In the mood for love (scams): Government agency reveals most common sweetheart swindles

With Valentine’s Day around the corner, the Federal Trade Commission compiled a list that’s sure to not warm the heart. 

The agency revealed the most common romance-related scams designed to swindle people out of their hard-earned money by tugging on their heartstrings. These scammers romance their marks, then shake them down for dough using a variety of excuses to send money.

At 24%, the most commonly reported scam was to have a newfound “love” convince their mark that they need money because a loved one was sick, hurt or in jail. 
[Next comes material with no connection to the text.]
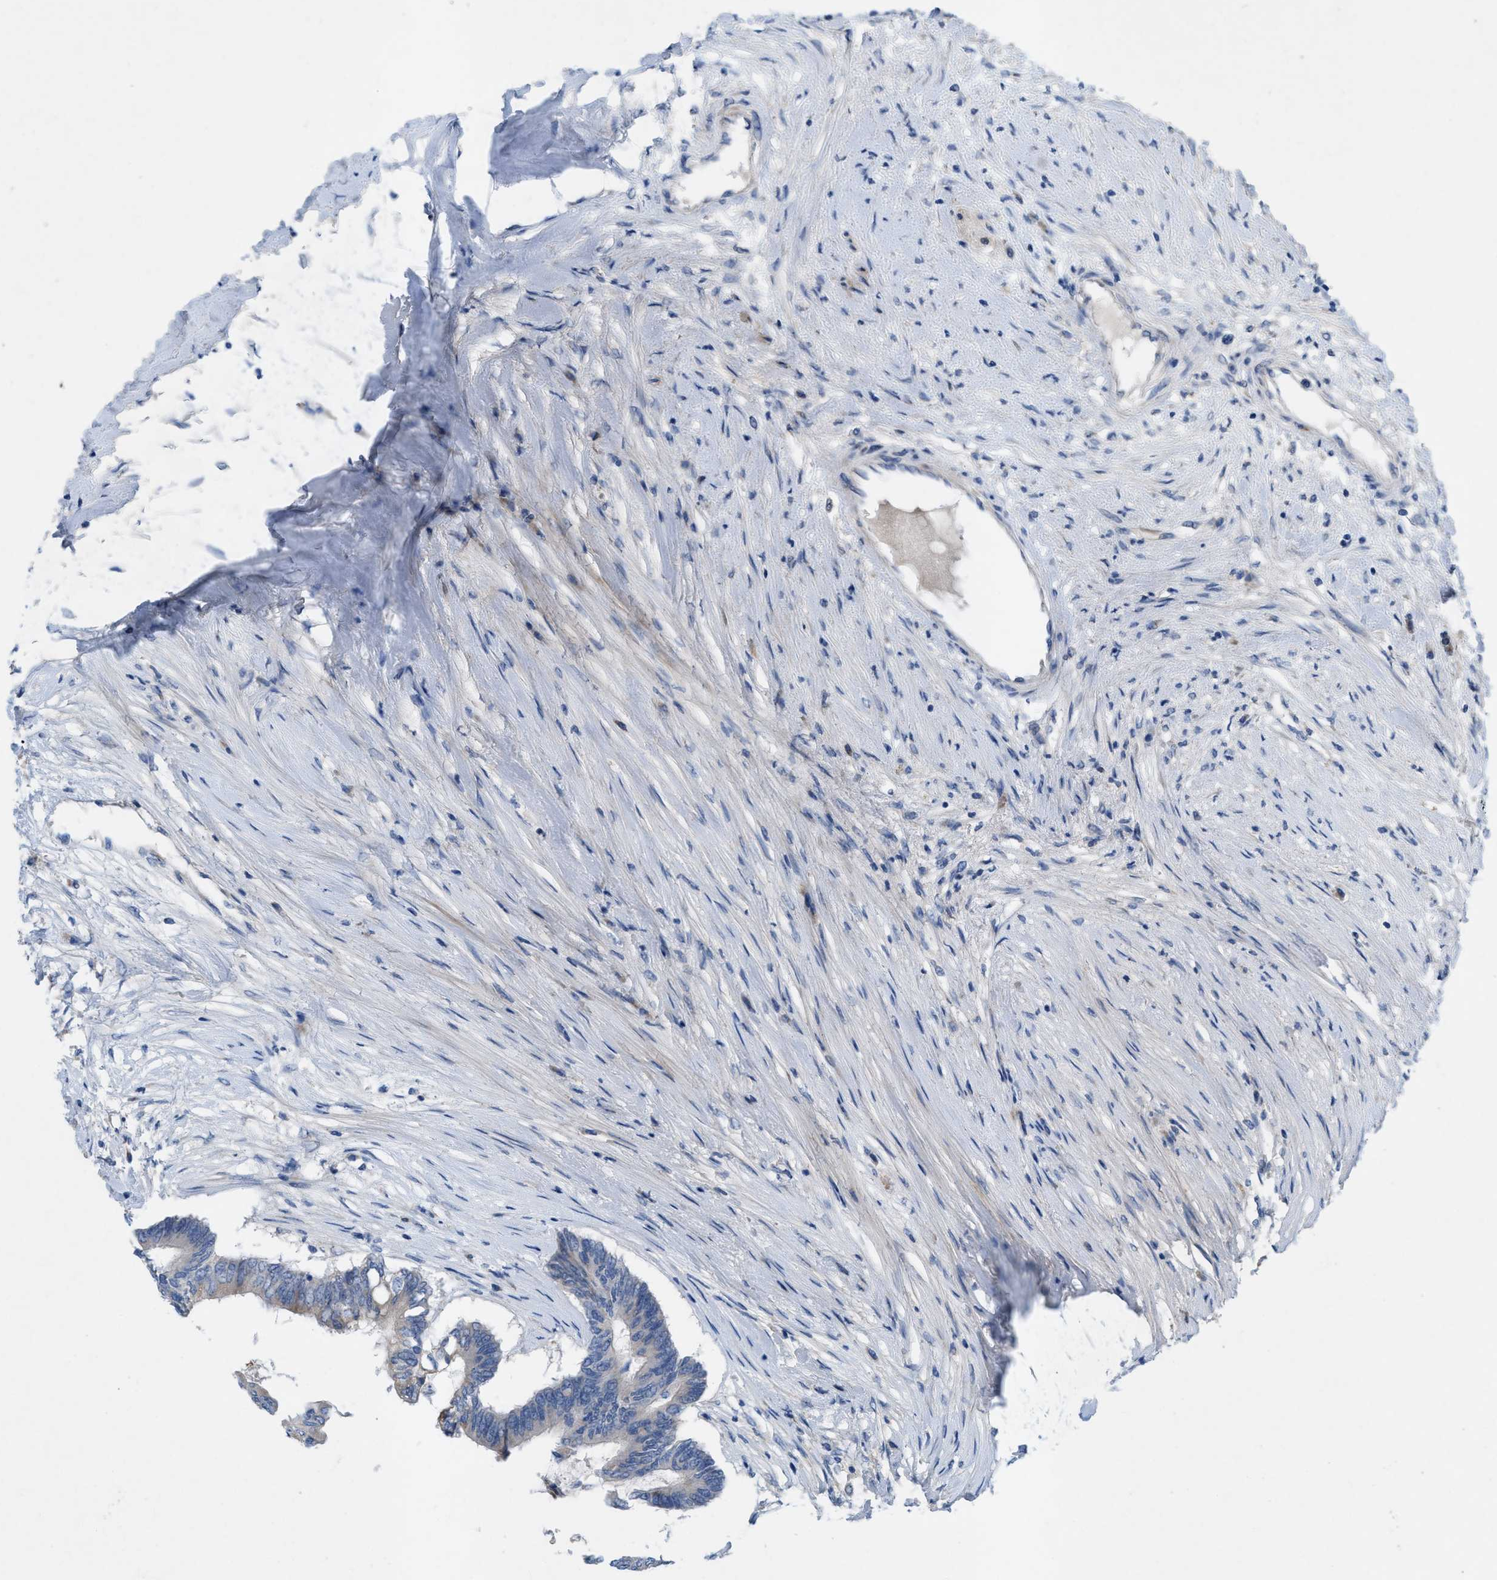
{"staining": {"intensity": "negative", "quantity": "none", "location": "none"}, "tissue": "colorectal cancer", "cell_type": "Tumor cells", "image_type": "cancer", "snomed": [{"axis": "morphology", "description": "Adenocarcinoma, NOS"}, {"axis": "topography", "description": "Rectum"}], "caption": "This is an IHC photomicrograph of adenocarcinoma (colorectal). There is no positivity in tumor cells.", "gene": "PLPPR5", "patient": {"sex": "male", "age": 63}}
There was a three-way tie (at 18%) for the second-most-common grifts: Scammers offering their “love” the chance to score on an investment; the scammer pretending they were in the military far away; and those who try to convince their target that they need dough to complete a delivery.

The FTC says 12% of consumers reported people asking for money after proposing or talking about marriage, even though they hadn’t met. 

Sextortion was a growing threat, too, according to the agency. This is when a scammer manages to get a person to send an explicit photo, then threatens to publicize it unless they’re paid. The FTC says reports of this kind of scam have increased more than eightfold in the past three years, with victims between the ages of 18 and 29 six times more likely to be targeted compared to older consumers. 

The FTC says romance-related scams soaked nearly 70,000 consumers for $1.3 billion in 2022.